Extracted records =
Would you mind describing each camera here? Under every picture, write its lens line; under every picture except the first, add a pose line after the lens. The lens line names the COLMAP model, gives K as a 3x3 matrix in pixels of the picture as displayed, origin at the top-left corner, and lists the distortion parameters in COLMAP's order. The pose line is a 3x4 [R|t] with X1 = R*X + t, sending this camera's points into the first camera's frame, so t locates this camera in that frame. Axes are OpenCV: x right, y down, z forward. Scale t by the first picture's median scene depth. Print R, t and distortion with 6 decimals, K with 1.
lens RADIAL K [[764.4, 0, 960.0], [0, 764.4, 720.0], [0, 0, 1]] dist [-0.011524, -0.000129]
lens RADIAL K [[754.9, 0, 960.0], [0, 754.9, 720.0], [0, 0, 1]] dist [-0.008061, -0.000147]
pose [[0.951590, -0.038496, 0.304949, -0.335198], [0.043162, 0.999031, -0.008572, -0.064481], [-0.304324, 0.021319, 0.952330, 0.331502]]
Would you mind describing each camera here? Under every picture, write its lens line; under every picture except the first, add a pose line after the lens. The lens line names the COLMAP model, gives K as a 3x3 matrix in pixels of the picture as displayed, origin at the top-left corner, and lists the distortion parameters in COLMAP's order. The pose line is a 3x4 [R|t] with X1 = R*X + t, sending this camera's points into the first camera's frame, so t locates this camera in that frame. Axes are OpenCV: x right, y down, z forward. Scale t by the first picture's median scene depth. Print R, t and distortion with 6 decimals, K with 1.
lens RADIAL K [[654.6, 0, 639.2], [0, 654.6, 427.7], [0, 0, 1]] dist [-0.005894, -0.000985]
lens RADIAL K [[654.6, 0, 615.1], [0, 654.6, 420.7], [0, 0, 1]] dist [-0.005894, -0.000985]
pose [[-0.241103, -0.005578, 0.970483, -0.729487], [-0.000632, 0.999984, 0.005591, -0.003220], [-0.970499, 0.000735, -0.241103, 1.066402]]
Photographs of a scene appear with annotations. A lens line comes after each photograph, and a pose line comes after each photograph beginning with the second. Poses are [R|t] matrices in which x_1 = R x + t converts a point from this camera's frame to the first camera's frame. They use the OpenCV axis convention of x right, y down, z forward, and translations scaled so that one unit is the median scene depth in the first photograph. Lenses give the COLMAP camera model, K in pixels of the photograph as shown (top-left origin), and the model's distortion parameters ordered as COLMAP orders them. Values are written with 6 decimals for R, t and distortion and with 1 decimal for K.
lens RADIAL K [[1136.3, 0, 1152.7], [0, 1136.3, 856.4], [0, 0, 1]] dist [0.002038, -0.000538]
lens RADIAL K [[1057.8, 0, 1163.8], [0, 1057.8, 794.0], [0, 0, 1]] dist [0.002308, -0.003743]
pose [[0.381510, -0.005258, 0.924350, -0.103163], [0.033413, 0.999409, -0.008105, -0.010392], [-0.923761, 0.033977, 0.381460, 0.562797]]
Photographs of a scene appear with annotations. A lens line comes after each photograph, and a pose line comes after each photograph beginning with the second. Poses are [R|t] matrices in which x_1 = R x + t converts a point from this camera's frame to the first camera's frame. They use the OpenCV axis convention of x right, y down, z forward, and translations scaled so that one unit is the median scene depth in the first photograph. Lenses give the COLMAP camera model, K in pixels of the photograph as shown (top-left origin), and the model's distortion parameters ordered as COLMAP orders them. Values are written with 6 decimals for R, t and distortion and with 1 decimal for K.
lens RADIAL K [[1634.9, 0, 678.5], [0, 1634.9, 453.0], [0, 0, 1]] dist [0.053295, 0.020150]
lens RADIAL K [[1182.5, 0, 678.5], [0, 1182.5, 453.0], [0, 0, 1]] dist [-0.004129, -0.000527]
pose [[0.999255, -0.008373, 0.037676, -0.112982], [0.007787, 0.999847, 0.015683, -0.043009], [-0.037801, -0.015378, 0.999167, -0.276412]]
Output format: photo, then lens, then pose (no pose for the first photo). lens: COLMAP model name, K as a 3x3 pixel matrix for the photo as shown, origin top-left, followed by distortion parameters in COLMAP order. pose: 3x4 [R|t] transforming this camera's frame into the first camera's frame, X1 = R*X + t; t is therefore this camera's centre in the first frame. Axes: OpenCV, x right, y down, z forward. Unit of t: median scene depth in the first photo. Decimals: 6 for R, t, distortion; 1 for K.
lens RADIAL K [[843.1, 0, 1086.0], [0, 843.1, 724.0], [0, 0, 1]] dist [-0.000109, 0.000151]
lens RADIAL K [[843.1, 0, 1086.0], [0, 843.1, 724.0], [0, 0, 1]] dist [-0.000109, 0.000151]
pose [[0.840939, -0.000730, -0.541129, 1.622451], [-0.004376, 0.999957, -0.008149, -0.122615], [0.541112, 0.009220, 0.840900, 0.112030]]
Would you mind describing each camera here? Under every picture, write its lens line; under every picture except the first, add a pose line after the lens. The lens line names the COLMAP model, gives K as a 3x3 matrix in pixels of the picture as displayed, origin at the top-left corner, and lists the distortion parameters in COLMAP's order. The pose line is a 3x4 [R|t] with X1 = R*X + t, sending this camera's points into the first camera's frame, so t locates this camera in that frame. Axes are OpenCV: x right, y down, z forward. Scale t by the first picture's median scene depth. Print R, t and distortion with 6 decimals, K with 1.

What to do = Reproduce verbatim the lines of the items from the start through the line containing "0.021319, 0.952330, 0.331502]]", including that line.

Finished exercise =
Would you mind describing each camera here? Under every picture, write its lens line; under every picture except the first, add a pose line after the lens. The lens line names the COLMAP model, gives K as a 3x3 matrix in pixels of the picture as displayed, origin at the top-left corner, and lists the distortion parameters in COLMAP's order. The pose line is a 3x4 [R|t] with X1 = R*X + t, sending this camera's points into the first camera's frame, so t locates this camera in that frame. Axes are OpenCV: x right, y down, z forward. Scale t by the first picture's median scene depth. Print R, t and distortion with 6 decimals, K with 1.
lens RADIAL K [[764.4, 0, 960.0], [0, 764.4, 720.0], [0, 0, 1]] dist [-0.011524, -0.000129]
lens RADIAL K [[754.9, 0, 960.0], [0, 754.9, 720.0], [0, 0, 1]] dist [-0.008061, -0.000147]
pose [[0.951590, -0.038496, 0.304949, -0.335198], [0.043162, 0.999031, -0.008572, -0.064481], [-0.304324, 0.021319, 0.952330, 0.331502]]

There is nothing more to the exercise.